Manutenção preditiva: por que esperar quebrar custa 3 a 5 vezes mais
Manutenção corretiva — aquela feita depois que o problema já aconteceu — tem um custo que raramente é calculado por completo. Não é só o reparo em si: é o transtorno para os moradores, a urgência que encarece mão de obra e material, e, muitas vezes, o dano colateral que se espalhou enquanto ninguém estava olhando.
Os três tipos de manutenção predial
A NBR 5674 organiza a manutenção de edificações em três frentes, cada uma com uma lógica diferente de intervenção:
- Corretiva: age depois que a falha já ocorreu. É reativa por natureza — o problema dita o ritmo.
- Preventiva: age em intervalos programados, independente de sinal de falha. Reduz risco, mas pode gastar recurso em algo que ainda não precisava de atenção.
- Preditiva: monitora o desempenho real do sistema para antecipar a falha antes que ela aconteça, agindo no momento certo — nem cedo demais, nem tarde demais.
Por que a conta da corretiva é sempre maior do que parece
Um vazamento identificado cedo custa o reparo do próprio vazamento. O mesmo vazamento ignorado por meses pode comprometer estrutura, acabamento, e gerar retrabalho em áreas que nada tinham a ver com o problema original. A urgência de uma falha já instalada também tira poder de negociação — contratação emergencial custa mais do que manutenção programada.
Onde a manutenção preditiva se aplica na prática
Elevadores, sistemas de combate a incêndio, impermeabilização, instalações elétricas e hidráulicas são os sistemas prediais onde o monitoramento preditivo tem maior retorno — justamente porque a falha neles costuma ser cara e, em vários casos, também é uma questão de segurança dos usuários da edificação.

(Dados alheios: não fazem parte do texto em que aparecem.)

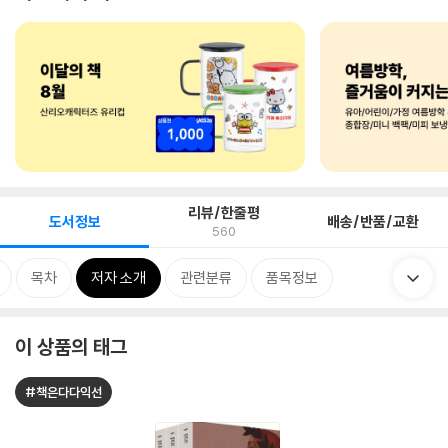
리뷰/한줄평
도서정보
배송/반품/교환
560
목차
저자 소개
관련분류
품목정보
이 상품의 태그
#책은다다익선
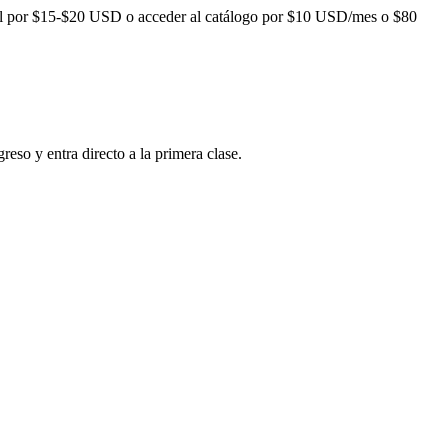
l por
$15-$20
USD o acceder al catálogo por
$10
USD/mes o
$80
reso y entra directo a la primera clase.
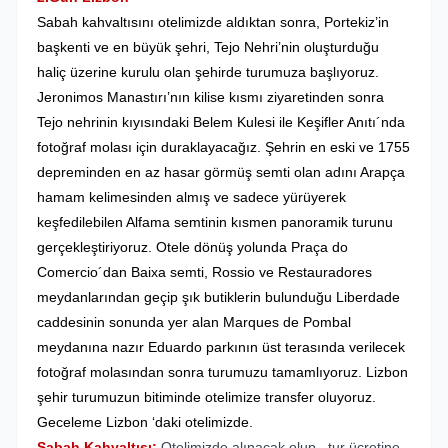
Sabah kahvaltısını otelimizde aldıktan sonra, Portekiz’in
başkenti ve en büyük şehri, Tejo Nehri’nin oluşturduğu
haliç üzerine kurulu olan şehirde turumuza başlıyoruz.
Jeronimos Manastırı’nın kilise kısmı ziyaretinden sonra
Tejo nehrinin kıyısındaki Belem Kulesi ile Keşifler Anıtı´nda
fotoğraf molası için duraklayacağız. Şehrin en eski ve 1755
depreminden en az hasar görmüş semti olan adını Arapça
hamam kelimesinden almış ve sadece yürüyerek
keşfedilebilen Alfama semtinin kısmen panoramik turunu
gerçekleştiriyoruz. Otele dönüş yolunda Praça do
Comercio´dan Baixa semti, Rossio ve Restauradores
meydanlarından geçip şık butiklerin bulunduğu Liberdade
caddesinin sonunda yer alan Marques de Pombal
meydanına nazır Eduardo parkının üst terasında verilecek
fotoğraf molasından sonra turumuzu tamamlıyoruz. Lizbon
şehir turumuzun bitiminde otelimize transfer oluyoruz.
Geceleme Lizbon ‘daki otelimizde.
Sabah Kahvaltısı;
Otelimizde alınacak olup , tur ücretine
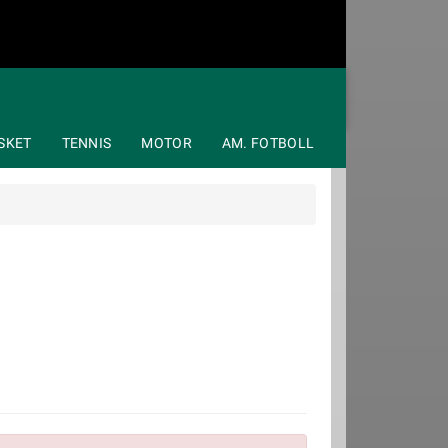
SKET
TENNIS
MOTOR
AM. FOTBOLL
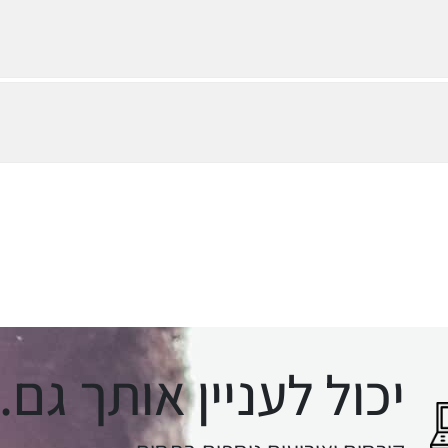
יכול לעניין אותך גם..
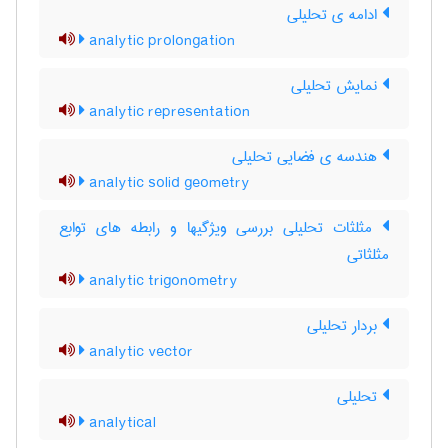
ادامه ی تحلیلی
analytic prolongation
نمایش تحلیلی
analytic representation
هندسه ی فضایی تحلیلی
analytic solid geometry
مثلثات تحلیلی بررسی ویژگیها و رابطه های توابع
مثلثاتی
analytic trigonometry
بردار تحلیلی
analytic vector
تحلیلی
analytical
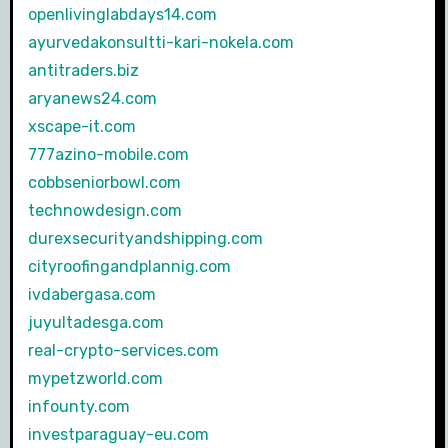
openlivinglabdays14.com
ayurvedakonsultti-kari-nokela.com
antitraders.biz
aryanews24.com
xscape-it.com
777azino-mobile.com
cobbseniorbowl.com
technowdesign.com
durexsecurityandshipping.com
cityroofingandplannig.com
ivdabergasa.com
juyultadesga.com
real-crypto-services.com
mypetzworld.com
infounty.com
investparaguay-eu.com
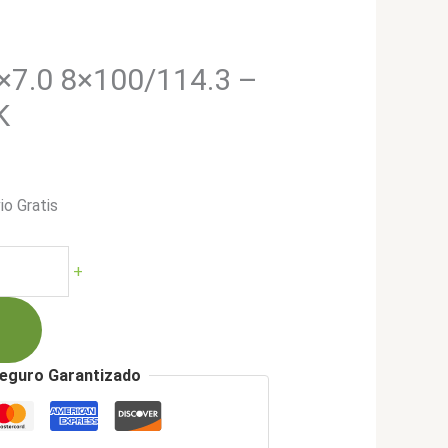
7.0 8×100/114.3 –
K
io Gratis
+
00.
eguro Garantizado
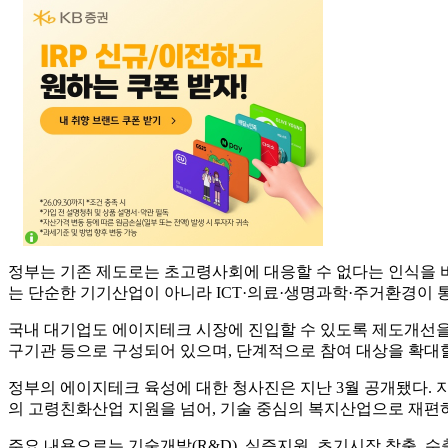
정부는 기존 제도로는 초고령사회에 대응할 수 없다는 인식을 바
는 단순한 기기산업이 아니라 ICT·의료·생명과학·주거환경이 
국내 대기업도 에이지테크 시장에 진입할 수 있도록 제도개선을
구기관 등으로 구성되어 있으며, 단계적으로 참여 대상을 확대
정부의 에이지테크 육성에 대한 청사진은 지난 3월 공개됐다. 지
의 고령친화산업 지원을 넘어, 기술 중심의 복지산업으로 재편
주요 내용으로는 기술개발(R&D), 실증지원, 초기시장 창출,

O ponto de partida: um plano de manutenção real
Antes de qualquer tecnologia de monitoramento, o que faz a diferença é ter um plano de manutenção estruturado — que sistemas existem, qual a periodicidade de inspeção de cada um, e quem é o responsável técnico por cada frente. Sem esse mapa, não existe preditiva possível: só dá para prever a falha de algo que você está de fato acompanhando.
Para síndicos e gestores prediais, a pergunta não deveria ser "quanto custa manter", mas "quanto custaria não ter mantido" — porque essa segunda conta, na prática, quase sempre vem maior.